M.J. Myers knows skeptics will look at Saturday's Mother Earth Wholistic Fair and cast it somewhere between witchcraft and ridiculous. But Myers hopes those with open minds will show up to find out more about things like aura photographs, energy workers and psychic readings.
"It may not speak to everybody, and that's OK," said Myers, who organized the event and runs a small wholistic learning center in Perryville, Mo. "But if you're the least bit curious, come on down."
The wholistic health fair is the first of its kind in the area, Myers said, taking place from 9:30 a.m. to 4 p.m. Saturday at the VFW hall in Cape Girardeau at 1049 N. Kingshighway. Thirty-three vendors will be set up at the fair with a diverse mix of exhibits like light body activation, energetic transformation, herbs, massage and Tarot card readings.
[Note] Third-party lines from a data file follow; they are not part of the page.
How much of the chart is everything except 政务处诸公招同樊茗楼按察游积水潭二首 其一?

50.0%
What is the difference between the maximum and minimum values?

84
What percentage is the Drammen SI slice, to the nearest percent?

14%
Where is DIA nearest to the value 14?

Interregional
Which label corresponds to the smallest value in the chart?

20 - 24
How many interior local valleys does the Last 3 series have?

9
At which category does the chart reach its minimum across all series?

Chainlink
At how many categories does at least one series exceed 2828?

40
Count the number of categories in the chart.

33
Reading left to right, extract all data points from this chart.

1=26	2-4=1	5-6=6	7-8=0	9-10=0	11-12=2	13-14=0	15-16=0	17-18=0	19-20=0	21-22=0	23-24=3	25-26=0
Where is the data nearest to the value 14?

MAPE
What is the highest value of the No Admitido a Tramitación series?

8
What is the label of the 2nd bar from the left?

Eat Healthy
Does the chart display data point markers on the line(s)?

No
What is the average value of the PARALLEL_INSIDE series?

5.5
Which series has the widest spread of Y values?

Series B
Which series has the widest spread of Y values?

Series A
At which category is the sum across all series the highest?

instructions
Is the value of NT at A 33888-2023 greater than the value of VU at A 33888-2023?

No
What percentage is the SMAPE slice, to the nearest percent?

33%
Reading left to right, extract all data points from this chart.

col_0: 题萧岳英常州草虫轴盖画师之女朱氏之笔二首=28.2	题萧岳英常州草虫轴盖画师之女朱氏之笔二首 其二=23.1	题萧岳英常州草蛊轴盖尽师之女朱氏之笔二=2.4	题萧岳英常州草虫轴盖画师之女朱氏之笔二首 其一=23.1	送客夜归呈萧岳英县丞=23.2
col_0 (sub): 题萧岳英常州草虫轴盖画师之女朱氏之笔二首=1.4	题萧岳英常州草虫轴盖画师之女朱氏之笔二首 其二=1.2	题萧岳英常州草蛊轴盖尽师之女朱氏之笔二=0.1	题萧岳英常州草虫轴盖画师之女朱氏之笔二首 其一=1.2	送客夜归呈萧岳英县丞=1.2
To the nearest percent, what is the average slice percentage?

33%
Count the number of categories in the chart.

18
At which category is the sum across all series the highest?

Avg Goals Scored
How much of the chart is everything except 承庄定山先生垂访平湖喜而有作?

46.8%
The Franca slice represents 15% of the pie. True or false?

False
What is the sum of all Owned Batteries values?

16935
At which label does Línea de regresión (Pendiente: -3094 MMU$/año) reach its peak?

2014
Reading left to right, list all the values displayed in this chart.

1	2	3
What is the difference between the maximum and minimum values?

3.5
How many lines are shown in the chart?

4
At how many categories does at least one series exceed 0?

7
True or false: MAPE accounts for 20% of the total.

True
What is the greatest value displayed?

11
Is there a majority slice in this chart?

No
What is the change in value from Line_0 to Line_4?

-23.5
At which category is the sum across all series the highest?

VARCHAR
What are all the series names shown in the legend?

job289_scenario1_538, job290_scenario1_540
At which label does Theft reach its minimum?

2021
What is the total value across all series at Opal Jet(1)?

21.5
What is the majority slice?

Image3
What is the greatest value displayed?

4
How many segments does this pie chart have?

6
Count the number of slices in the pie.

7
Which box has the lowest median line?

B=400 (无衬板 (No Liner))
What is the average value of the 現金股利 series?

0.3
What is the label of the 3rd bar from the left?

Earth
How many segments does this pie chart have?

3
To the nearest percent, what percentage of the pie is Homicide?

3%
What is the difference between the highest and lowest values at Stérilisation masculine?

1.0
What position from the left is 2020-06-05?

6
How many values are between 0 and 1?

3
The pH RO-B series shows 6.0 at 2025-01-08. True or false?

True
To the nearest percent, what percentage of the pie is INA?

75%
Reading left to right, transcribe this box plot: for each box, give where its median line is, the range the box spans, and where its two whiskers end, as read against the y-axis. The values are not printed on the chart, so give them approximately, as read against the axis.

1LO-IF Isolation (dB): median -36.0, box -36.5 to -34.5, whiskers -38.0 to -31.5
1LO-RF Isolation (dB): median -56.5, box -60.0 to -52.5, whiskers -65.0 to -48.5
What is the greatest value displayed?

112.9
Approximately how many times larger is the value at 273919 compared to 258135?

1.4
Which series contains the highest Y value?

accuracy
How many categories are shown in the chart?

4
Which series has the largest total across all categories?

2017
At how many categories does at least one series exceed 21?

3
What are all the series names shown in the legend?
Myers put it together because she knows there is so much to offer from nontraditional sources that can help people be spiritually and physically healthier. There will also be booths on hand that offer healthier foods and homemade items like soap, candles, jewelry, crystals and therapeutic-grade oils.
Fair entrance is free, but organizers are accepting donations of canned food for the Regional Family Crisis Center.
Vera Marie Kostelnik is a vendor driving from northwest Indiana to perform card readings. Kostelnik doesn't like the word fortune-telling, but she admits that's what it is.
"Sure it is," she said. "All of it is foreseeing the future."
Kostelnik uses various cards, such as Tarot, mahjong or Wack Pack. Wack Pack cards, for example, is an illustrative deck of 64 creative-thinking strategies that "whack you out" of habitual thought patterns and enable the reader to help look at his or her life and actions in a fresh way.
People who are having cards read add their own energy to the reading by shuffling the cards, she said, and then pick out cards randomly that then apply to their lives. The cards help solve problems, she said.
"Forewarned is fore-armed," she said.
She also realizes some see the whole thing as silly.
"A lot of people do, and a lot of people have another opinion," she said. "If they want to ridicule or make fun of it, that's fine with me. My point of view is different."
Paula Bridges, who lives near Marble Hill, Mo., is a certified healing-touch practitioner. Another way she describes herself is an "energy worker." Unlike "body workers," like a masseuse who manipulates muscles in the body, people like Bridges work to rejuvenate someone's energy.
"I work to help balance the natural flow of energy around the body and the aura," she said.
Using a massage table, she can determine how positive or negative someone's energy is using temperature of air near the body, vibration changes or variations in energy density.
Sometimes, she uses light touch therapy and other times she works "off the body," she said, using hand movements in an attempt to balance one's energy field.
She sees such treatments as equally valuable to medical treatments.
"We should not be separate at all with traditional medicine," she said. "It's not a case of and/or. If they see me, that doesn't mean they shouldn't see a doctor. We compliment traditional medicine."